:: Data section ::

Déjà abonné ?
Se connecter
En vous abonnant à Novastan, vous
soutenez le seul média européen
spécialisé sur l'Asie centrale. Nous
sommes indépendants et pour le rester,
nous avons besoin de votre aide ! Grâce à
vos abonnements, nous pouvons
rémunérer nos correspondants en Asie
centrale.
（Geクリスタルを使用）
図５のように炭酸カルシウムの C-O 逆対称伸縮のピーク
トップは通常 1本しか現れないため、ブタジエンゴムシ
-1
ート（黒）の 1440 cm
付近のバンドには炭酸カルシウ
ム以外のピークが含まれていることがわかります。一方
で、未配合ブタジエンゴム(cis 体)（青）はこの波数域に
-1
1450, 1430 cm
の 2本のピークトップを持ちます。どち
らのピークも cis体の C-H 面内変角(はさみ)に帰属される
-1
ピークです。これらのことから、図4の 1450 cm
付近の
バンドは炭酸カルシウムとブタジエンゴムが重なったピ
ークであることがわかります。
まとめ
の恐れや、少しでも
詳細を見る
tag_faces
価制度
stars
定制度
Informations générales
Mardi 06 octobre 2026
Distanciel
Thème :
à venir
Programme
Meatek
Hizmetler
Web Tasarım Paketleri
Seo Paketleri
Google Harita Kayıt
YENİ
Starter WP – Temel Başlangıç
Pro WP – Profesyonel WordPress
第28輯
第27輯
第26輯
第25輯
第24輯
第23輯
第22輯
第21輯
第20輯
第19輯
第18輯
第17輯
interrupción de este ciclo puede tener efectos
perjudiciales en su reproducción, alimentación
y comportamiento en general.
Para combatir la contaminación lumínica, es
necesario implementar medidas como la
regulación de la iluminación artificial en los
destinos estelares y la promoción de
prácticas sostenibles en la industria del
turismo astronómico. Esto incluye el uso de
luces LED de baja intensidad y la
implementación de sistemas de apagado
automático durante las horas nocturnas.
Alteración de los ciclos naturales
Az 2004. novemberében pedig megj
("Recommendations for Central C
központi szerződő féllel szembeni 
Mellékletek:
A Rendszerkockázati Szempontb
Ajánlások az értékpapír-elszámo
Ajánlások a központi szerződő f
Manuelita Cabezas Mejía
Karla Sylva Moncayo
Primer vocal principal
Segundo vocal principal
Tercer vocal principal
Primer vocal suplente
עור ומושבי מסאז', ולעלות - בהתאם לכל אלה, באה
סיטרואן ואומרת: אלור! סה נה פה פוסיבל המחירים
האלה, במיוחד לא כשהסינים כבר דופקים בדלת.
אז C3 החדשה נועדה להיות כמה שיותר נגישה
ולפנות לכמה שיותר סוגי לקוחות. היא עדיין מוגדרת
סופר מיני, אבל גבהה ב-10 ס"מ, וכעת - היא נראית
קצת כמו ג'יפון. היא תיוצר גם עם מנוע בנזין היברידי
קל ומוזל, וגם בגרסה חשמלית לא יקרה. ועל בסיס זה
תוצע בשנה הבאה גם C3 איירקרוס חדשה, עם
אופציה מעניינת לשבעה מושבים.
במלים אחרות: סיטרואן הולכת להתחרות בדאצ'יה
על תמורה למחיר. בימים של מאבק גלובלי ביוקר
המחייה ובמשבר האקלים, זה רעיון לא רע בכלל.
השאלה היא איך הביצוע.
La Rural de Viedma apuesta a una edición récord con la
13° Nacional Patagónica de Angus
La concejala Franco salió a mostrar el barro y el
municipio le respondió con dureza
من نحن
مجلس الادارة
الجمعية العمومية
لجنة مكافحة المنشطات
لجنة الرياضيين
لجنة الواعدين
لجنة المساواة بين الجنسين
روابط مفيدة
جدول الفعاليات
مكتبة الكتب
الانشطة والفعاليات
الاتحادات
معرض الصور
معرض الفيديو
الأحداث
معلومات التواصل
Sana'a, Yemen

:::

■ What the task requires:
For each line of the material that contains "szerződő", return a copy.

■ Task output:
központi szerződő féllel szembeni 
Ajánlások a központi szerződő f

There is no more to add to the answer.